Ahli saraf dan epileptologists umumnya sepakat bahwa kejang yang
berlangsung kurang dari 30 menit tidak menyebabkan kerusakan saraf
permanen.
21
KESIMPULAN
Terapi ElektroKonvulsif (ECT) adalah terapi yang aman dan efektif untuk pasien
dengan gangguan depresi berat, episode manik, dan gangguan mental serius
lainnya.1 Terapi Elektrokonvulsi (ECT) merupakan suatu pengobatan untuk
penyakit psikiatri berat dimana pemberian arus listrik singkat pada kepala
digunakan untuk menghasilkan suatu kejang tonik-klonik umum. Bila melihat
sejarah penggunaan terapi ini, maka terapi ini sudah dimulai pada tahun 1934,
dimana saat itu Ladislas J. Von Meduna melaporkan terapi yang berhasil dari
katatonia dan gejala skizofrenia lain dengan kejang yang ditimbulkan secara
farmakologis. Terapi ElektroKonvulsif (ECT) adalah terapi yang aman dan efektif
untuk pasien dengan gangguan depresi berat, episode manik, dan gangguan mental
serius lainnya. Indikasi Primer ECT yaitu gangguan depresi mayor, mania,
skizofrenia,sedangkan indikasi sekunder ECT yaitu katatonia, penyakit parkinson,
sindrom neuroleptik maligna dan delirium. Electro Convulsive Therapy (ECT)

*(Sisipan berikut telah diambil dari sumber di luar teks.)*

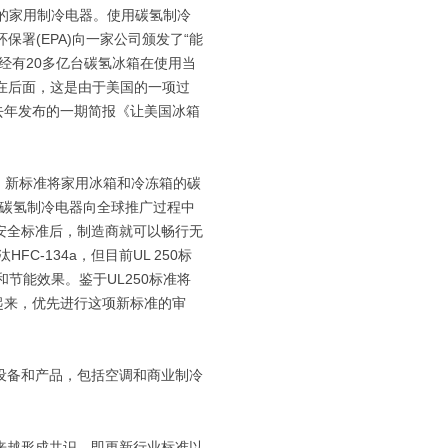
的家用制冷电器。使用碳氢制冷
署(EPA)向一家公司颁发了“能
经有20多亿台碳氢冰箱在使用当
落在后面，这是由于美国的一项过
A去年发布的一期简报《让美国冰箱
50。新标准将家用冰箱和冷冻箱的碳
些碳氢制冷电器向全球推广过程中
安全标准后，制造商就可以畅行无
-134a，但目前UL 250标
节能效果。鉴于UL250标准将
行动起来，优先进行这项新标准的审
备和产品，包括空调和商业制冷
越形成共识，即更新行业标准以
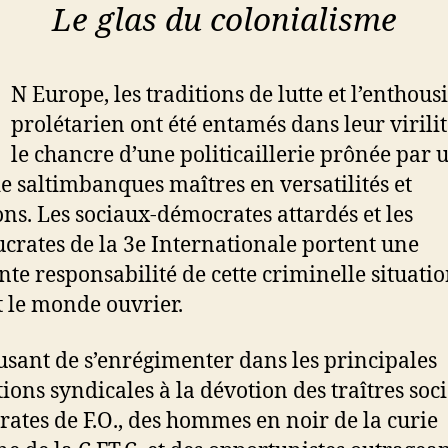
Le glas du colonialisme
N Europe, les traditions de lutte et l’enthou
prolétarien ont été entamés dans leur virili
le chancre d’une politicaillerie prônée par 
de saltimbanques maîtres en versatilités et
ons. Les sociaux-démocrates attardés et les
crates de la 3e Internationale portent une
nte responsabilité de cette criminelle situati
 le monde ouvrier.
usant de s’enrégimenter dans les principales
ions syndicales à la dévotion des traîtres soc
ates de F.O., des hommes en noir de la curie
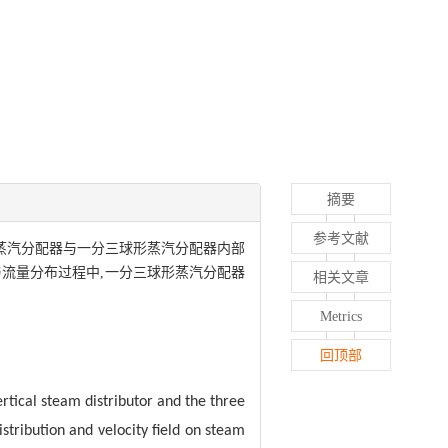
摘要
参考文献
式蒸汽分配器与一分三球形蒸汽分配器内部
流量分布过程中,一分三球形蒸汽分配器
相关文章
Metrics
回顶部
ertical steam distributor and the three
istribution and velocity field on steam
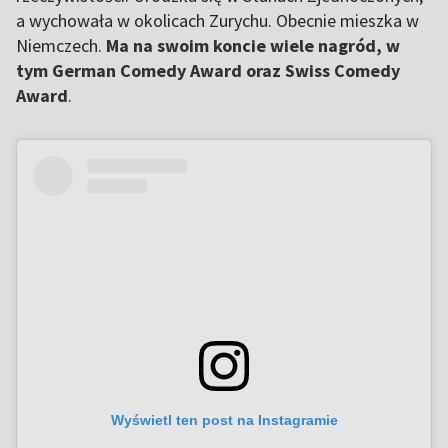
a wychowała w okolicach Zurychu. Obecnie mieszka w
Niemczech.
Ma na swoim koncie wiele nagród, w
tym German Comedy Award oraz Swiss Comedy
Award
.
Wyświetl ten post na Instagramie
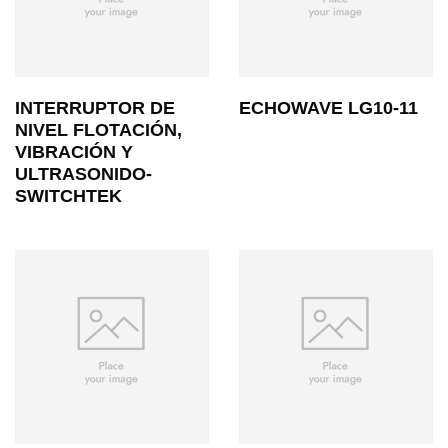
INTERRUPTOR DE
ECHOWAVE LG10-11
NIVEL FLOTACIÓN,
VIBRACIÓN Y
ULTRASONIDO-
SWITCHTEK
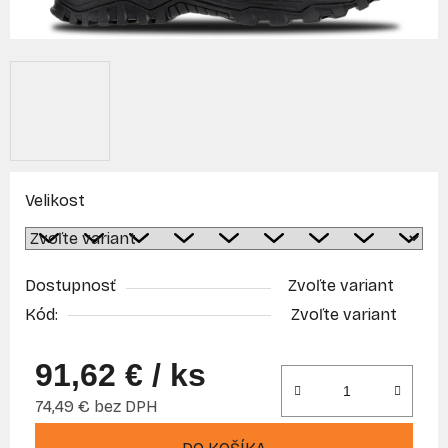
Velikost
Dostupnosť
Zvoľte variant
Kód:
Zvoľte variant
91,62 €
/ ks
74,49 € bez DPH
Jednotková cena:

merupakan prosedur medis yang dilakukan oleh dokter dimana pasien diberikan
anestesi umum dan relaksasi otot. Ketika efeknya telah bekerja, otak pasien
distimulasi dengan suatu rangkaian dan dikontrol dengan electrode yang dipasang
di kepala pasien. Stimulus ini menyebabkan bangkitan kejang di otak sampai 2
menit. Karena penggunaan anestesi dan relaksasi otot sehingga badan pasien tidak
ikut terangsang dan tidak merasa nyeri.8 Terapi Elektro Konvulsif merupakan suatu
terapi yang aman dan efektif untuk berbagai gangguan psikiatri Agen anestesi yang
diberikan bertujuan membuat pasien tidak menyadari adanya sensasi yang mungkin
menakutkan, terutama kelumpuhan oto dan perasaan tercekik dan gambaran kilatan
sinar yang mungkin mengiringi permulaan stimulus, tanpa menghambat kejang.
DAFTAR PUSTAKA
22
1. Kaplan dan Sadock. Seventh edition. Comprehensive Textbook of
Psychiatry.
2. Maramis, Willy F dan Albert Maramis. 2009. Catatan Ilmu Kedokteran
Jiwa. Surabaya: Airlangga University Press.

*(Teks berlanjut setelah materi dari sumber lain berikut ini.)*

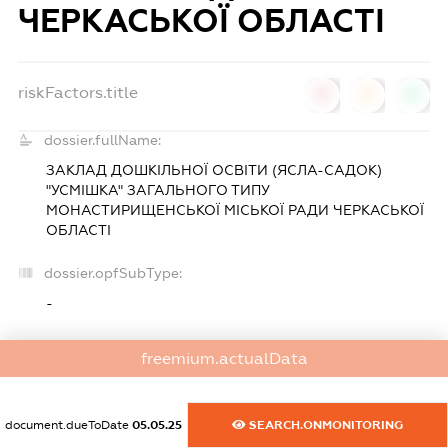
ЧЕРКАСЬКОЇ ОБЛАСТІ
riskFactors.title
0
0
0
dossier.fullName:
ЗАКЛАД ДОШКІЛЬНОЇ ОСВІТИ (ЯСЛА-САДОК)
"УСМІШКА" ЗАГАЛЬНОГО ТИПУ
МОНАСТИРИЩЕНСЬКОЇ МІСЬКОЇ РАДИ ЧЕРКАСЬКОЇ
ОБЛАСТІ
dossier.opfSubType:
-
dossier.edrpo:
freemium.actualData
24416018
dossier.regDate:
document.dueToDate
05.05.25
SEARCH.ONMONITORING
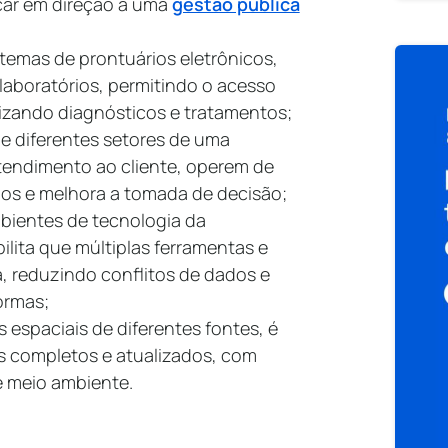
çar em direção a uma
gestão pública
temas de prontuários eletrônicos,
laboratórios, permitindo o acesso
mizando diagnósticos e tratamentos;
e diferentes setores de uma
atendimento ao cliente, operem de
lhos e melhora a tomada de decisão;
ientes de tecnologia da
ilita que múltiplas ferramentas e
, reduzindo conflitos de dados e
ormas;
 espaciais de diferentes fontes, é
is completos e atualizados, com
 meio ambiente.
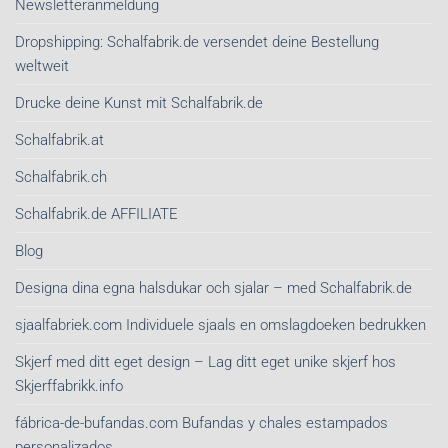
Newsletteranmeldung
Dropshipping: Schalfabrik.de versendet deine Bestellung
weltweit
Drucke deine Kunst mit Schalfabrik.de
Schalfabrik.at
Schalfabrik.ch
Schalfabrik.de AFFILIATE
Blog
Designa dina egna halsdukar och sjalar – med Schalfabrik.de
sjaalfabriek.com Individuele sjaals en omslagdoeken bedrukken
Skjerf med ditt eget design – Lag ditt eget unike skjerf hos
Skjerffabrikk.info
fábrica-de-bufandas.com Bufandas y chales estampados
personalizados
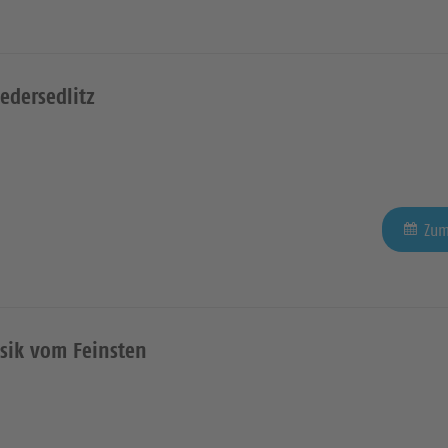
edersedlitz
Zum
sik vom Feinsten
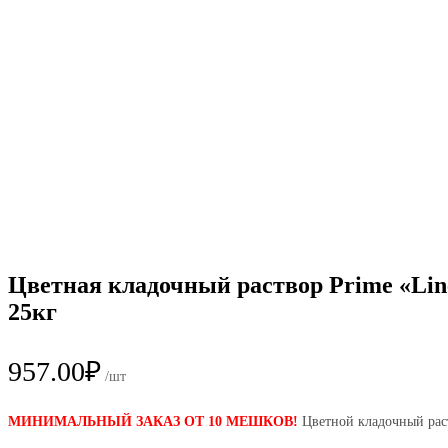
Цветная кладочный раствор Prime «Lin
25кг
957.00
₽
/шт
МИНИМАЛЬНЫЙ ЗАКАЗ ОТ 10 МЕШКОВ!
Цветной кладочный рас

3. Nevid, Jeffrey S, Spencer A Rathus, dan Beverly Greene. Psikologi
Abnormal. Jakarta: Erlangga.
4. Guze, Barry MD. 2010. The Handbook of Psychiatry. Jakarta: Penerbit
Buku Kedokteran EGC.
5. Idrus, Faisal, dr. 2011. Electroconvulsive Therapy. Makassar: Bagian
Psikiatri, Fakultas Kedokteran Universitas Hasanuddin.
6. British Colombia, Ministry of Health Services. 2010. Electroconvulsive
Therapy Guidelines. Colombia: Mheccu (Mental Health Evaluation and
Community Consultant Unit).
7. Greenberg, Robert M and Charles H Kellner. 2005. Electroconvulsive
Therapy. New Jersey, USA: American Association for Geriatric Psychiatry.
8. A Victorian State Government Initiative. Electroconvulsive Therapy About
Your Rights. State Government Victoria.